Доктор Азан сделал укол. Потом, коротко рассмеявшись, пошел и сел в свой дребезжащий автомобиль. Взметнулись облака пыли, и тарахтение стало удаляться в гору, где расстилался такой знакомый пейзаж. Был знойный летний день. Девочка и Франц, ее брат, стояли на дороге, прикрывая локтем глаза от пыли. «Машина подняла песчаную бурю! — крикнул Франц. Потом он снова впрягся в свою тележку — надо было идти дальше. — Путь до Санкт-Якоба еще чертовски долог!»

На тележке они везли пианино и матрас, поставленный на попа и привязанный к пианино шнурами и веревками. Матрас отец велел доставить узникам санкт-якобской каторжной тюрьмы для их благоустройства. Отец сказал, что он все равно зачервивел. На этом матрасе умирала мать.

Девочке было разрешено сопровождать брата, и она радовалась путешествию с тележкой уже за много дней до того, как оно началось. На лугах по обе стороны дороги убирали сено, но ей показалось, что там как-то чересчур уж поспешно орудуют граблями. Когда колесо тележки наезжало на камень, из пианино вырывался робкий дрожащий звук, а матрас, неловко ссутулившись, клонился то на ту, то на эту сторону, словно помахивая ластами. Они были в пути уже с раннего утра, давным-давно съели все бутерброды, час проходил за часом, а тележка, которую они тащили, становилась все тяжелее и тяжелее. Когда дорога шла в гору, девочка продолжала идти в упряжке, а Франц, вытянув вперед руки и опустив голову, упирался в пианино и, пыхтя, подталкивал тележку сзади. «Тяни, Труди, тяни!» — кричал он. Поначалу они радовались попискиванию колес и тихой дрожащей мелодии пианино. Но небо нависало все ниже и ниже, воздух стал влажным и горячим, они обливались потом, а комары и слепни кусались все сильнее, и Франц, остановившись, чтобы вытереть потный лоб, тихо сказал: «Слышь, Труди, а погода-то меняется!» Они взялись за руки и долго глядели вверх, на каменные тучи.

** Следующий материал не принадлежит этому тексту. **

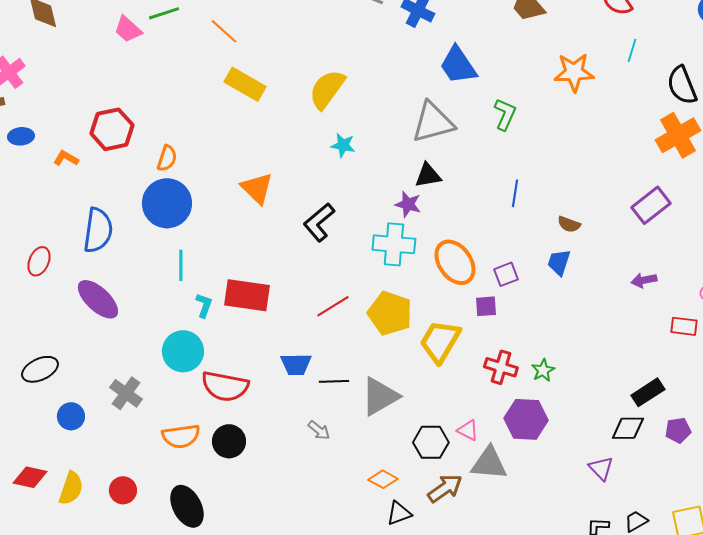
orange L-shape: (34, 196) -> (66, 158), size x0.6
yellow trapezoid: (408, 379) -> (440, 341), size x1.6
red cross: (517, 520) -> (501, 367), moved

Она опять обливалась потом. Учитель все снова и снова обтирал тряпками ее нагое тело, которое он видел теперь живым в последний раз. Ему пришлось даже принести в спальню ведро, чтобы выжимать тряпки. Азан приехал на своей тарахтелке и сделал пятый укол за этот день.

— Это, видно, уже конец, — сказала старая Фридель. — Господи, смилуйся над ее бедной душою.

— Да, — сказал Турок, — это сахар. Сахар дает себя знать.

Но тут Фридель вдруг громко испортила воздух, и учитель расхохотался. Он хлопал себя по ляжкам и все повторял, что ни разу в жизни — даже на действительной! — не слыхал еще такого выстрела.

По щекам его текли слезы.

Спустилась ночь. В небе над ущельем стояли звезды, холодные, блестящие точки. Тишина, возникшая в доме учителя, перенеслась и на деревню, на все дворы, в которых еще были живые люди. Многие видели, как патер Киприан, а с ним Келин и учитель прошли после мессы через площадь. Старики, прижимая шляпу к груди, опускались на колени прямо в холодный снег. Во «Льве» все сидели за столом молча, лишь изредка перебрасываясь словом. Каждый, не подымая головы, глядел в свой стакан, как будто они разругались друг с другом. Ее теперь называли «Жена учителя» — впервые за двадцать лет. Словно заклинание звучали эти слова. Жена учителя была вызвана к жизни, а Тессинка, казалось, давно уже умерла — о ней не вспоминали.